Overall Design Criteria for ECoG Arrays:


        The following design criteria is generally used in the design and manufacturing of an ECoG array to be implanted in the brain:


Materials Used: Stainless steel, carbon tip, or gold ball electrode


Number of Electrodes: 16 is the most common, 4 to 64 electrode contact range.


Sizes: Electrodes are 5 mm in diameter


Spacing: Standard spacing between grid electrodes is 1 cm


Recording Bandpass: 1-70 Hz, and avoiding 60 Hz notch filters


Important Frequency Bands: alpha- 8-12 Hz, beta- 18-26 Hz, gamma- >30 Hz


      
      


Figure 6: Different Types of Electrode Grids, Strips, and Tubular Electrodes for Epilepsy Surgery (10)


        The above figure shows a typical electrode grid for ECoG to be used for epilepsy surgery.  Note that these grids can be designed for each patient and each surgery type, depending on the location of the epileptogenic zone/lesion.



ECoG Seizure Detection Algorithms:


        Besides requiring the specifications of ECoG arrays to be improved by improving the material, spacing, and overall size of each electrode, the seizure detection algorithms for surgeons to temporally determine epileptogenic zones for resection surgery are also important.  Shown below in Figure 7, a typical seizure detection algorithm used for extraoperative surgery involves the complex techniques involved for an automatic seizure detection algorithm.  Since it is impossible to know when a seizure will occur, normal seizure detection algorithms still involve human review of video and ECoG recordings to detect and score a seizure.  Detection algorithms like the one shown below are an integral for ECoG recordings to be useful for defining epileptogenic zones.




Figure 7: Real-Time Seizure Detection Algorithm (11)



ECoG Spike Detection and Seizure Detection:


        There are still many issues with seizure detection algorithms for determining epileptogenic zones.  First, there is an issue of too many false positives.  Since other activities may cause recordings to have similar features to the recordings during a seizure, the algorithm may detect more seizures then actually occurred.  This is an issue for surgeons as it does not automatically detect only seizures, allowing a localized spatial zone to be determined in a temporal setting.  The following figures and video shows how seizures are detected and how ECoG recordings can detect differences between seizures and other responses of the brain.




Figure 8: (A) Typical ECoG Channel Displaying a Discontinuous (on-off) Seizure and

(B) Generic Seizure Detection Algorithm Output (11)

























        It can be seen from the figure and video above that it is possible to detect seizures automatically as well as determine, to the millimeter, the location of seizure or brain activity.  This allows for relatively accurate seizure detection and localization of epileptogenic zones.  Thus, ECoG can be designed to fit each patient, allowing the epileptogenic zone to be determined accurately and the resection surgery to have little neurological damage from removing the lesion.



Limitations of Seizure Detection and Localization of Epileptogenic Zones Using ECoG:


        Even though ECoG has proven to be the “gold standard” for defining epileptogenic zones and seizure detection over EEG, MRI and MEG techniques, there are still many limitations to using ECoG over these other techniques (especially new techniques such as SPECT and PET studies).  Below are a few of the limitations in the design of ECoG, which engineers should try to overcome when designing an ECoG based system for detecting epileptogenic zones for resection surgery:

      

  1. (1) The irritative zone is often more extensive the the epileptogenic zone, and the ECoG recordings cannot differentiate between the two zones (12)

  2. (2) It is still difficult for ECoG to detect partial seizures

  3. (3) The ECoG itself is invasive and is best used as an extraoperative surgery, which gives the limitation of two surgical procedures required

  4. (4) Spatial sampling is highly limited, as ECoG currently only detects up to a millimeter and are usually spaced 1 cm apart.

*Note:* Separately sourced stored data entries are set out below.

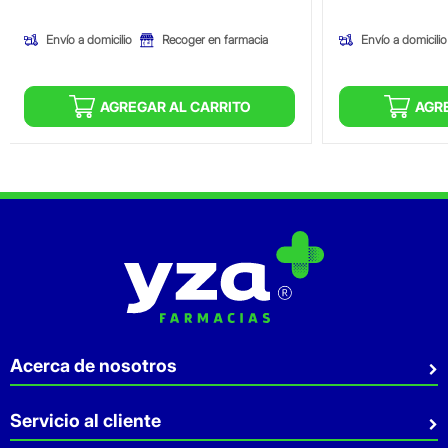
Envío a domicilio
Envío a domicilio
Recoger en farmacia
AGREGAR AL CARRITO
AGR
Acerca de nosotros
Quiénes somos
Servicio al cliente
Sostenibilidad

  5. (5)Anesthesia used during the surgeries can suppress spikes and induce burst-suppression, causing intraoperative mapping to be more difficult (12)

  6. (6) There is limited duration of surgery, so if you’re looking for seizure activity during intraoperative surgery to map the epileptogenic zone using ECoG, you may not see any

  7. (7) There is limited view of the brain during the surgery and limited locations for ECoG placement.

            In order to overcome these limitations and several of the disadvantages previously explained in the Current Approaches section, engineers must develop better electrodes for neurological recordings and develop better seizure detection and epileptogenic zone localization techniques.  ECoG and other imaging techniques can help perfect the resection surgery for intractable epilepsy, allowing better health for the over 50 million people worldwide that have epilepsy.  The biomedical engineer must be aware of all current techniques and combine them accordingly to best help the surgeon resect the epileptogenic zone.  Future work with ECoG, seizure detection, and defining epileptogenic zones that differentiate from irritative zones will also help surgeons resect epileptogenic lesions to improve the quality of life for patients with intractable epilepsy.  Finally, biomedical engineers must further develop and design better signal processing systems to further assist neurologists in defining epileptogenic zones.